I am excited about this next step because to get to any planned destination, you have to first travel the road in front and this is where we are going next...and while this road is going to be rough, we just have to keep looking straight ahead. I love you brother and I know you are going to take this head on...I am there for anything you need, you know that.

WillPower!

Mom&Dad said...

Will:
Your father and I are at your side every step, turn, and bump along the way. You know that you can always count on us.
You are such a wonderful son and we both love you so much. These next few months may be difficult, but with your determination, courage, and strength, we know in our hearts that you will be the winner. WillPOWER!! GO Bills! GO Will!
Love, Mom and Dad

Anonymous said...

Hey Sweetie,

I hate that you're going to suffer through this aggressive treatment, but the possibility that it may "completely kill the heart tumor and other active spots" (I read that over and over to be sure I was reading it right!) is fabulous. You'll get through this however tough it is, and we'll all be there with you, hair or no hair.

Lots of Love from,
Aunt Kate

Kari Johansen said...

Hi Will, We haven't spoken, but I know you have been on email with my Dad, Joe. My brother is an 8 year survivor of cardiac angiosarcoma and did Aims the first 2 times. As you have heard Aims is going to suck big time, but it seems to really send the cancer into hiding for a good while. Please contact my family for any tips on how to deal with the nasty side effects.
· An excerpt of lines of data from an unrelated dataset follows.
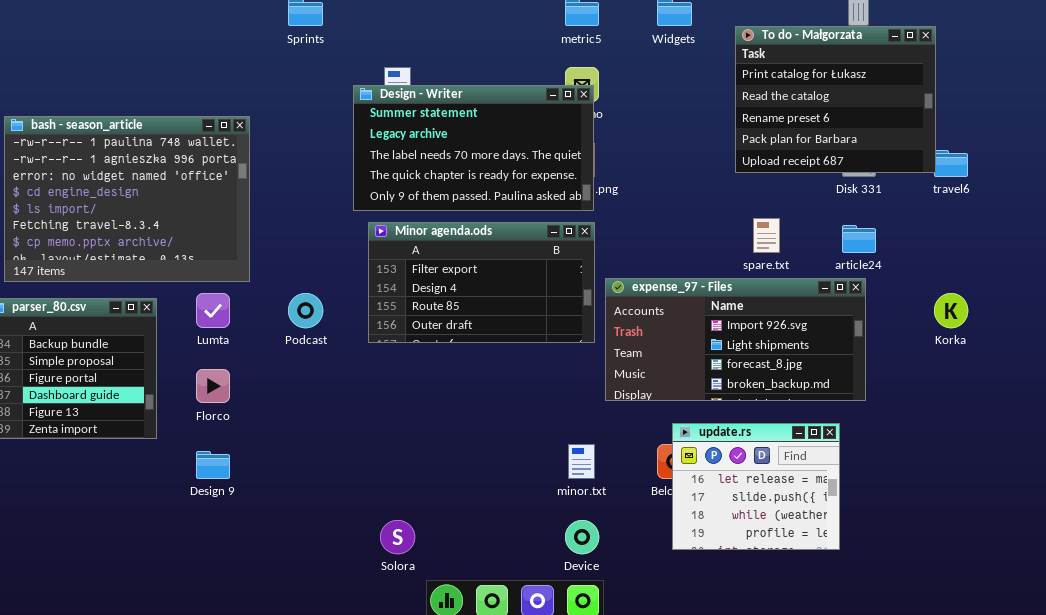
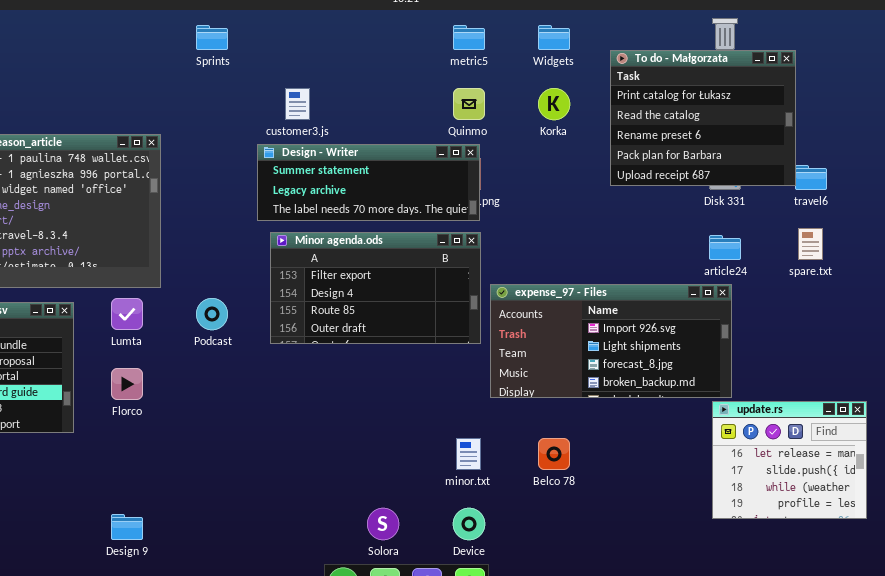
Design - Writer: [353,85,594,211] -> [257,144,480,221], resized
spare.txt: [753,218,780,253] -> [798,228,823,260], moved
Korka: [934,293,968,328] -> [538,88,570,120], moved
update.rs: [672,423,840,550] -> [712,401,867,519], moved
Design 9: [196,451,230,479] -> [111,514,143,540], moved
Solora: [380,520,415,554] -> [367,508,399,540], moved

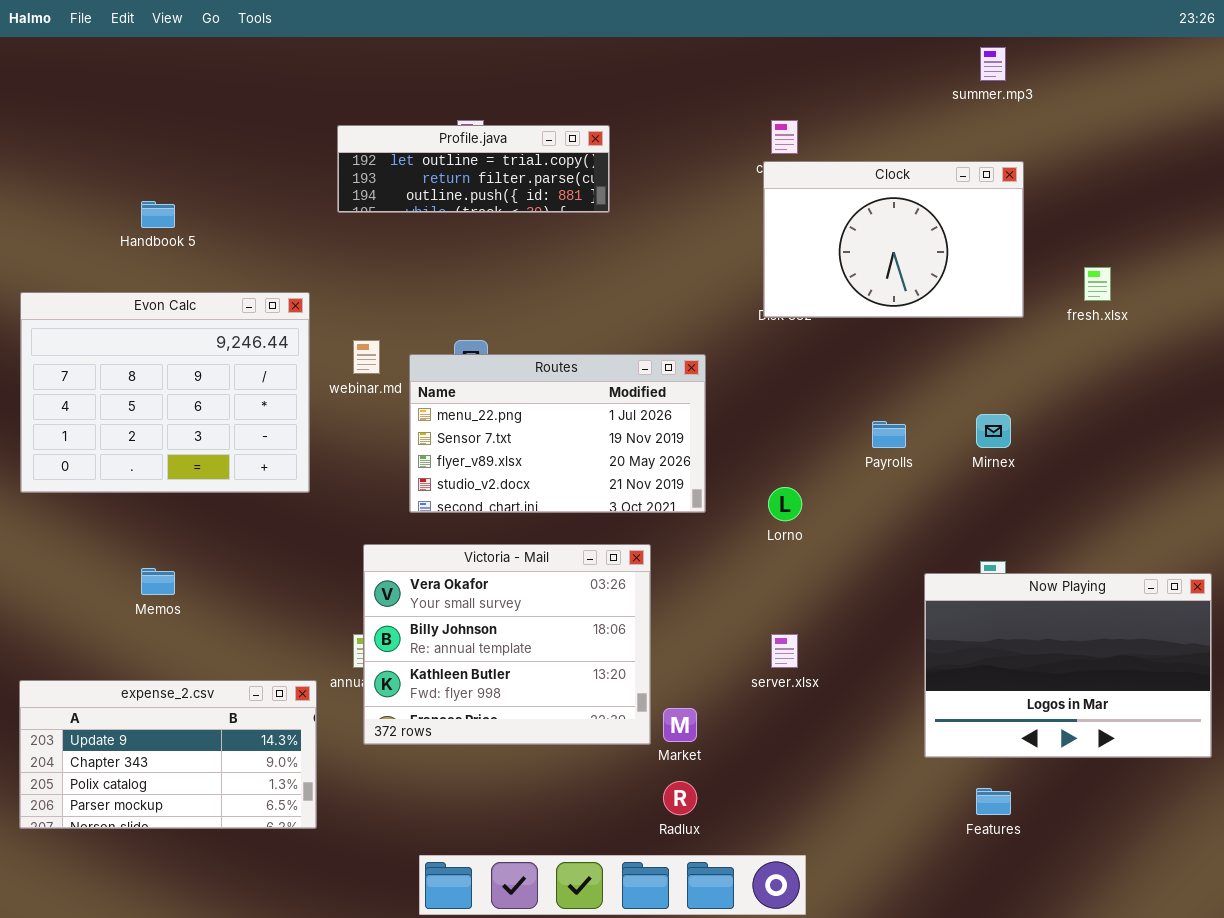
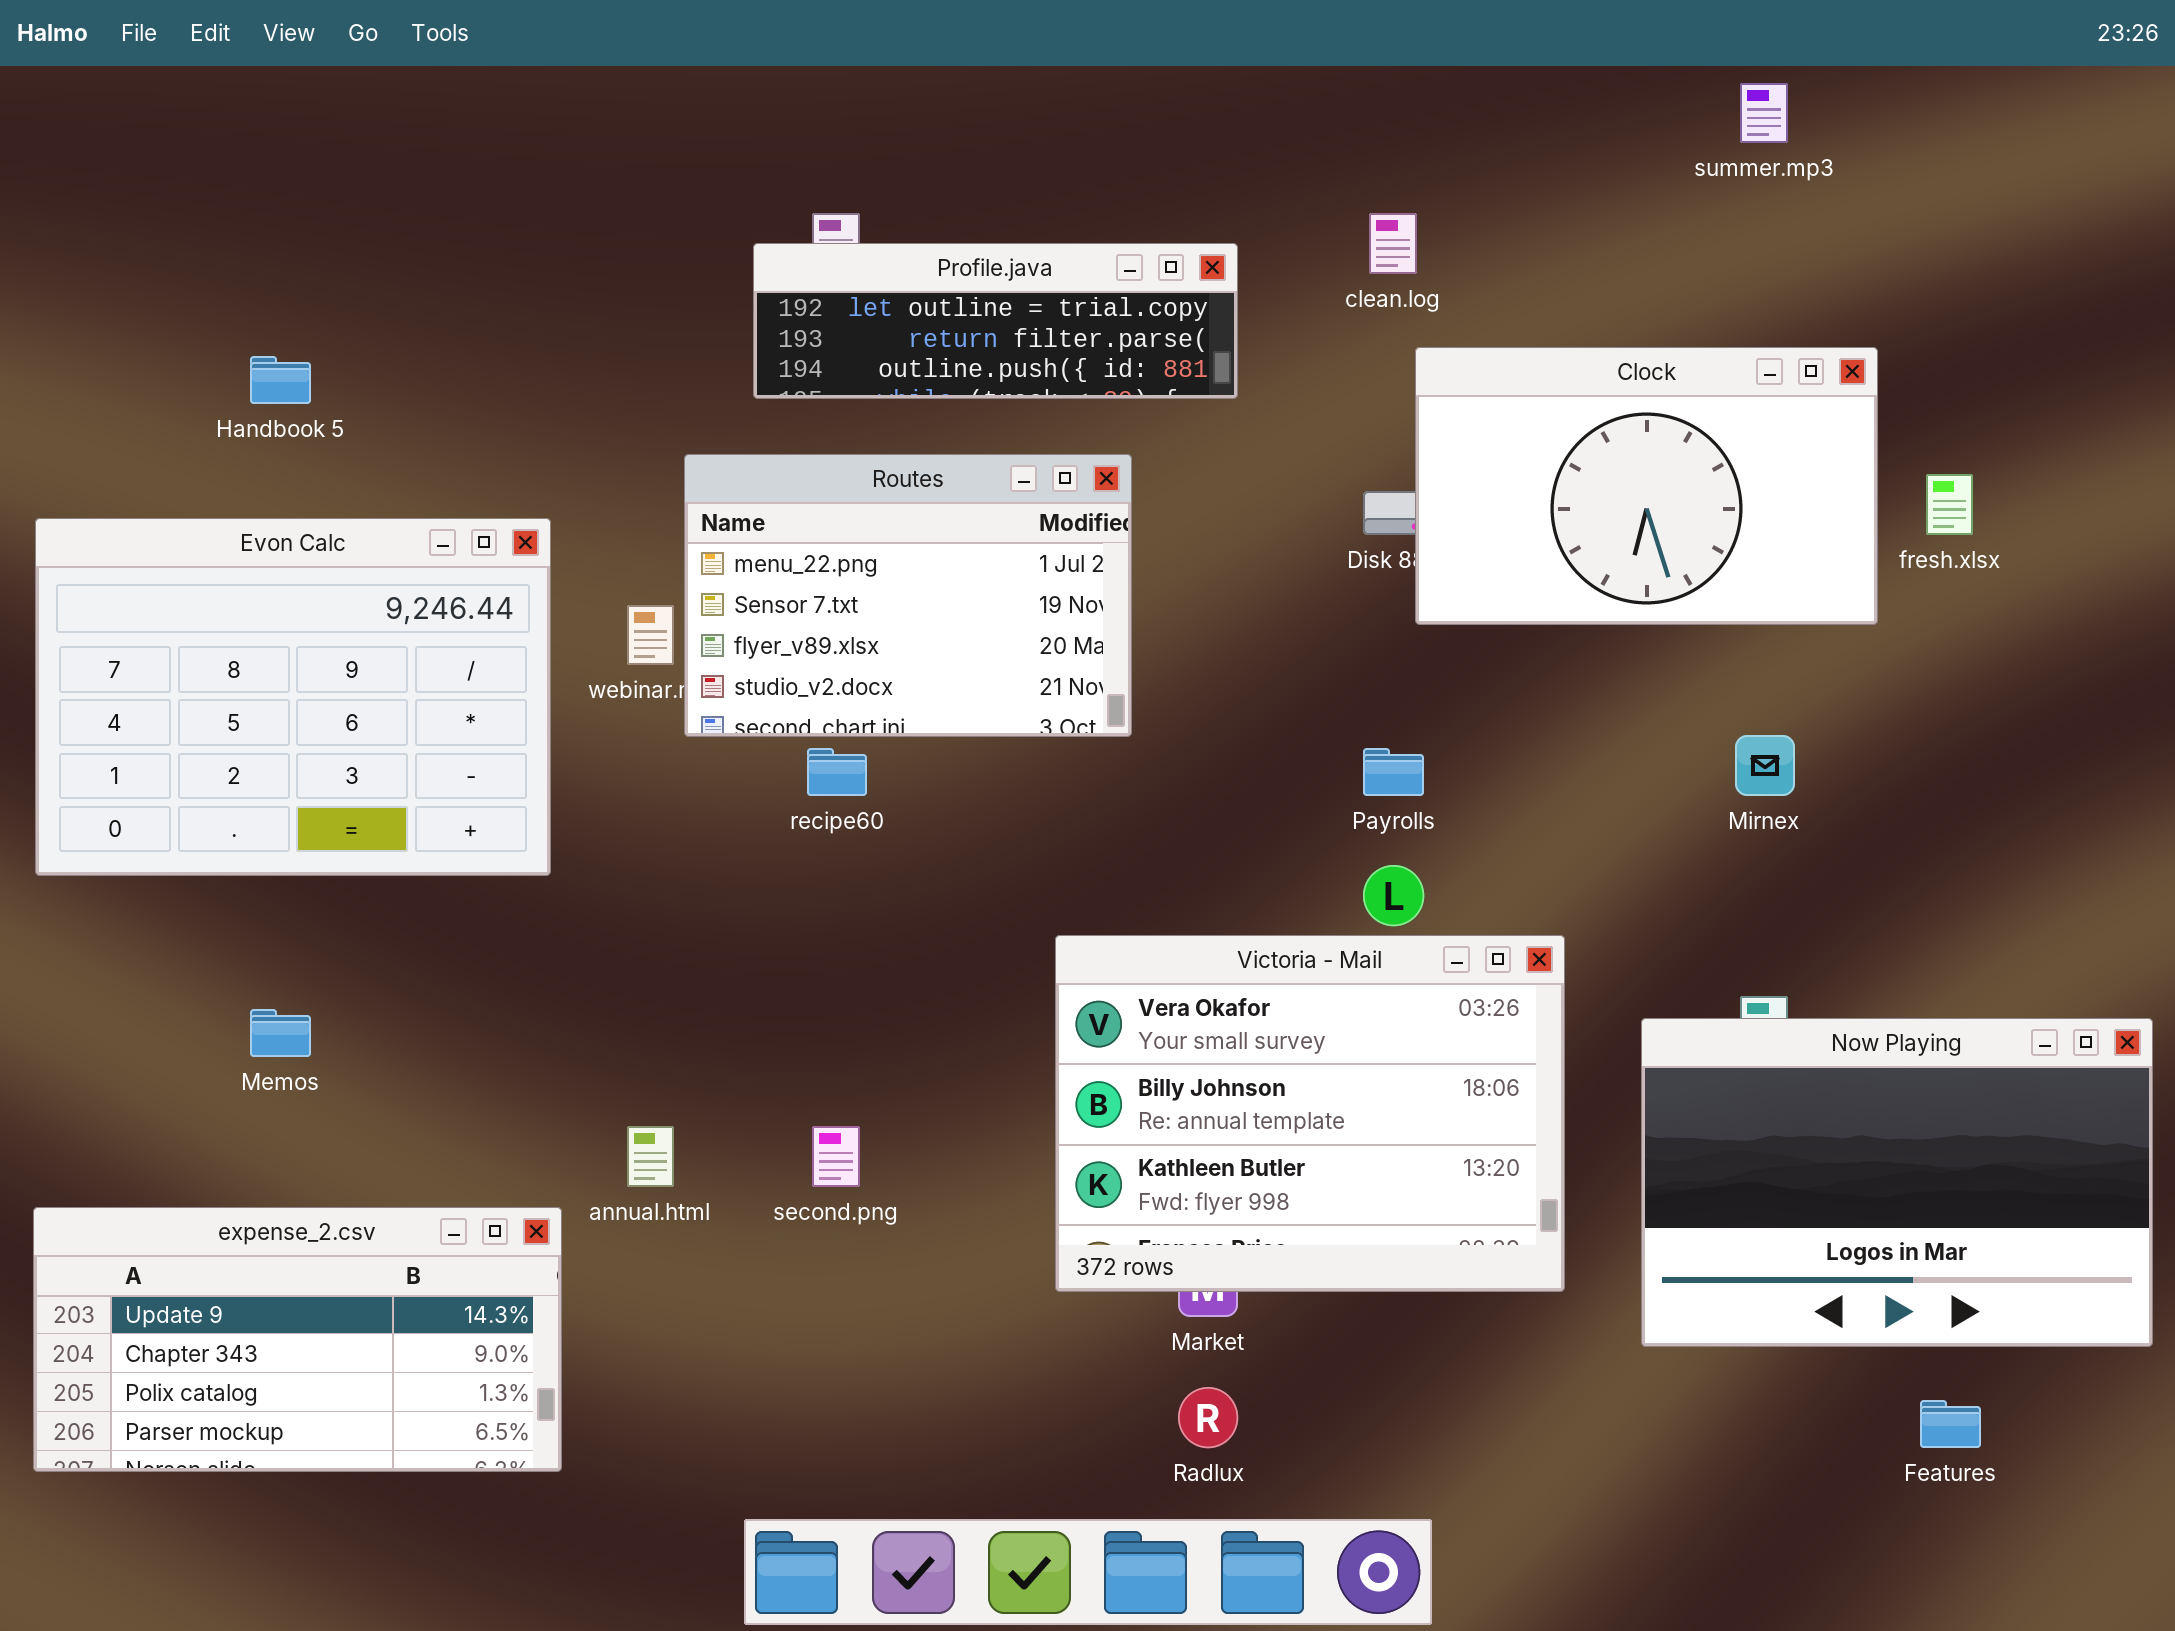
Profile.java: [337,125,610,213] -> [753,243,1238,399], moved
Clock: [763,161,1024,318] -> [1415,347,1878,625], moved
Routes: [409,354,706,513] -> [684,454,1132,737], moved, resized
Payrolls: [872,421,906,448] -> [1363,748,1424,796], moved
Victoria - Mail: [363,544,651,745] -> [1055,935,1565,1292], moved
Features: [976,788,1011,815] -> [1920,1400,1981,1448], moved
My brother really found some things to make life bearable, like drinks, snacks, medications, etc.

Anonymous said...

Good Luck today Will.. I will be thinking of you all day/week and everyother day! Love you and stay strong! You will win this battle!
GO WILLPOWER!!
Love,
Steph

RS said...

Hey Will:

I hope your next rounds of chemo are very successful for you.

Hopefully, while resting, you can catch up on all of the episodes of the TO show.

Kind regards,

John McKenney

Anonymous said...

Will:

Sounds like you are going to have a tough few months ahead ofyou. You are so strong and determined to beat this and I know that you will.

You and your family are in my thoughts and prayers!